Мне было ее сердечно жаль; мне казалось, что я, одинокий и бездомный, могу более других понять ее скорбь и неуверенность в надвигающейся полосе ее новой самостоятельной жизни. Прощаясь с нею, я крепко пожал и нагнулся поцеловать ей руку, не по велению хорошего тона, но в самом искреннем сердечном порыве.
Она, казалось, почувствовала теплоту моего сердца, ответила на пожатие и взглянула на меня. Я даже похолодел на мгновение, такая бездна отчаяния была в ее глазах.
«Боже мой, – думал я, усаживаясь рядом с И., который говорил о чем-то с Лизой, – неужели в жизни так много страданий? И зачем так устроена жизнь? Зачем столько слез, нищеты и горя? И как понять, что человек сам множит свои скорби, как говорит И.?
Вокзал был довольно далеко от города. Я впервые видел Крым и этот исторический город. Все в нем дышало для меня очарованием. Я мысленно расставлял редуты и башни, и пленительные образы Корнилова, Нахимова и Тотлебена вели воображение далее, к первому герою той страшной обороны – русскому солдату.
И. разговаривал с кучером, который оказался уроженцем Севастополя и не так давно похоронил деда, участвовавшего в тяжких боях, выпавших на долю четвертого бастиона.
Он вызвался отвести нас на верхний бульвар, чтобы мы увидели, где проходили бои, с обозначением блиндажей и бастионов, а в Балаклаве посмотрим гавань, где затонуло громадное судно, знаменитый «Черный принц» англичан.
Мне больше всего хотелось видеть Нахимовский курган, но я не хотел вмешиваться в разговор. Сердце мое так было полно горечью жизни, что обычная моя смешливость и интерес к новым местам отошли на какой-то далекий план. А страдания людей опаляли, как беспощадное солнце, поджаривавшее нас.

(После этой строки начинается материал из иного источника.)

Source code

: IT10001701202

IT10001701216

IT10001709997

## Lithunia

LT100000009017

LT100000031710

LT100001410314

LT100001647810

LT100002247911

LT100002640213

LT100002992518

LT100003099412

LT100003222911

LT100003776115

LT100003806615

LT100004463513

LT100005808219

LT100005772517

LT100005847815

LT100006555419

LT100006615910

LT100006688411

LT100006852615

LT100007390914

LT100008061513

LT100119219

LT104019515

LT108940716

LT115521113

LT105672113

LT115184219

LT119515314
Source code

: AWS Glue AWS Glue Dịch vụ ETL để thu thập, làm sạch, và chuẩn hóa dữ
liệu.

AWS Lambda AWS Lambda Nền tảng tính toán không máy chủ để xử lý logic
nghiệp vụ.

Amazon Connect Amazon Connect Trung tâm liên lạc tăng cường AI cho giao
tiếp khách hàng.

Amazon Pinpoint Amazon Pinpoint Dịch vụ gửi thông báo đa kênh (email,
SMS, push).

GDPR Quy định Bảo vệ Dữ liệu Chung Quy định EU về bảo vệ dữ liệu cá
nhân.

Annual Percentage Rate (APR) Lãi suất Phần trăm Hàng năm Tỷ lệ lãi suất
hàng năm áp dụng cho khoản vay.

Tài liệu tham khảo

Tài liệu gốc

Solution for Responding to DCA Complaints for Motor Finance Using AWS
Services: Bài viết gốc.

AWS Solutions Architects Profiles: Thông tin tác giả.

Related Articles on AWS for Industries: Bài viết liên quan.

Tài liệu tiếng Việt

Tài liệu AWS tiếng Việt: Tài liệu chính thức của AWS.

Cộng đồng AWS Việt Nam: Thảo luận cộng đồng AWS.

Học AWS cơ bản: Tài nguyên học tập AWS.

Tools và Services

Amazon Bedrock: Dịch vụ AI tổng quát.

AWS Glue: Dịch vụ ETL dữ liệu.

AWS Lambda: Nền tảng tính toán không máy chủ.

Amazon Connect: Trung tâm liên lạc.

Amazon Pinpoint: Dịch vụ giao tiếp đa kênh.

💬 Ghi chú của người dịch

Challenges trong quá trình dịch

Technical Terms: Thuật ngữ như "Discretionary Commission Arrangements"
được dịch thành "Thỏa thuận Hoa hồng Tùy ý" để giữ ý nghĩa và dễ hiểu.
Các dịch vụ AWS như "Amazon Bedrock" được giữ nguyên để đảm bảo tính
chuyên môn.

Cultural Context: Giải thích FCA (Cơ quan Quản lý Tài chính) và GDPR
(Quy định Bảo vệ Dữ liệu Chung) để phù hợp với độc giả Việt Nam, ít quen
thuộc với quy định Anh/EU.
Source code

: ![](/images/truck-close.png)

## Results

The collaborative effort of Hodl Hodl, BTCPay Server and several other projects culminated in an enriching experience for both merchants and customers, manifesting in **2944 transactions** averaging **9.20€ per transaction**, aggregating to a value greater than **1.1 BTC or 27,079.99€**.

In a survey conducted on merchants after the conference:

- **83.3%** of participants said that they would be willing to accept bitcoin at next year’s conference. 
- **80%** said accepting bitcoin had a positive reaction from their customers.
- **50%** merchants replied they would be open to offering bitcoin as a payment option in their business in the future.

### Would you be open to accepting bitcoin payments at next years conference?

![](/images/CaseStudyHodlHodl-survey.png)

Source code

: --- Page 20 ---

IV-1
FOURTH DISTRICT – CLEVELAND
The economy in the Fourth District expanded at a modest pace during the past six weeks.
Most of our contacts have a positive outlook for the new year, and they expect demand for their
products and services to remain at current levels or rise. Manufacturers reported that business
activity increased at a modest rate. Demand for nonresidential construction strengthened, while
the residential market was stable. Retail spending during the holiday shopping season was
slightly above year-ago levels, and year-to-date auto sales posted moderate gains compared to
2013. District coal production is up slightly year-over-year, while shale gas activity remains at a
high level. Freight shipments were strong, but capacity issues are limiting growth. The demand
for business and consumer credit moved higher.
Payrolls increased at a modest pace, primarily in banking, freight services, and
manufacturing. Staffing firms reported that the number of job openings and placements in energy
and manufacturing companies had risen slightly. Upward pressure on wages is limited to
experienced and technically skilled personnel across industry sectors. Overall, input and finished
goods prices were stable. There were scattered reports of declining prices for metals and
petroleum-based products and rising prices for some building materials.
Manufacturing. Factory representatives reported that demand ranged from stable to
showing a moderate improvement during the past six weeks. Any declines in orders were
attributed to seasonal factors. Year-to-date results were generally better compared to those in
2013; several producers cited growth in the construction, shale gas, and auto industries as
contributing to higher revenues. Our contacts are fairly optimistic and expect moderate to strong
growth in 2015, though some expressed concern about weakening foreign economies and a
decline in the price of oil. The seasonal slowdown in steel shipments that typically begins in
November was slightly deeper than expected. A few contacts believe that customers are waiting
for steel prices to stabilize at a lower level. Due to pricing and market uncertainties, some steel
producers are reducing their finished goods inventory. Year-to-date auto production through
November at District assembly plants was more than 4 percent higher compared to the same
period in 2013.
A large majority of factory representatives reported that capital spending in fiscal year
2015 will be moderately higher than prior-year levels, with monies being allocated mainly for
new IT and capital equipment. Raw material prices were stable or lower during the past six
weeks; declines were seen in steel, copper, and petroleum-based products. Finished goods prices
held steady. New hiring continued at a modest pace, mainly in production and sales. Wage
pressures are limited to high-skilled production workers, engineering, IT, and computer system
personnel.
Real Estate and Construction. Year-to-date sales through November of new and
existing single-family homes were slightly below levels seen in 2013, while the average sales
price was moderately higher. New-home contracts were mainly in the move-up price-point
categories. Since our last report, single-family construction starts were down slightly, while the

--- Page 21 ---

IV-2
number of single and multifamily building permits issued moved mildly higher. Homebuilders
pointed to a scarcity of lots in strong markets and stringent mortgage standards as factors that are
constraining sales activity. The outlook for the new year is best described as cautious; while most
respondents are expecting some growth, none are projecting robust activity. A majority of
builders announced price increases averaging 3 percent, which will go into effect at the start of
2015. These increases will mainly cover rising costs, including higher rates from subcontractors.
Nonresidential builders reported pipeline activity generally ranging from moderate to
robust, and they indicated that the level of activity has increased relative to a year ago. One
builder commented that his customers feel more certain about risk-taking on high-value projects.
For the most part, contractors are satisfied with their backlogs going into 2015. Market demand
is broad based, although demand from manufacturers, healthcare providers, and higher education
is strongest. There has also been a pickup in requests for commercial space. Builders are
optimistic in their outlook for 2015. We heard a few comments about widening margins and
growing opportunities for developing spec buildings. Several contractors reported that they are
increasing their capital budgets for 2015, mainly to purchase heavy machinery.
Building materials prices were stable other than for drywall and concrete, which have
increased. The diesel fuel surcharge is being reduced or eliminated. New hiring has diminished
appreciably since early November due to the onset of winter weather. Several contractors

А этот город, спасенный такими неописуемыми страданиями и гибелью безвестных серых тысяч, имен которых никогда не сохраняет история, зная одно только имя народа – Иван Стотысячный!
И где-то рядом высилась в моем представлении фигура венценосного императора Николая I, у которого не хватило ума прислать достаточно войска и провианта в это погибельное место, вместо того чтобы собирать войска на Кавказе, где он поджидал врага. И сколько же их, грабителей, негодяев и знатных дураков, помогавших гибнуть этим безвестным героям, – Иванам Стотысячным, – умиравшим просто и без проклятий.
Мысли мои прервал И., спрашивавший, не согласен ли я прежде всего узнать о билетах на пароход в Константинополь. Вмешавшийся Ибрагим уверил И., что в гостинице, куда он нас привезет, есть агент пароходной компании, что он доставляет и билеты, и заграничные паспорта, и что у нас никаких хлопот не будет, потому что пока путешественников мало, а вот через месяц будет очень «большая масса», как выразился Ибрагим.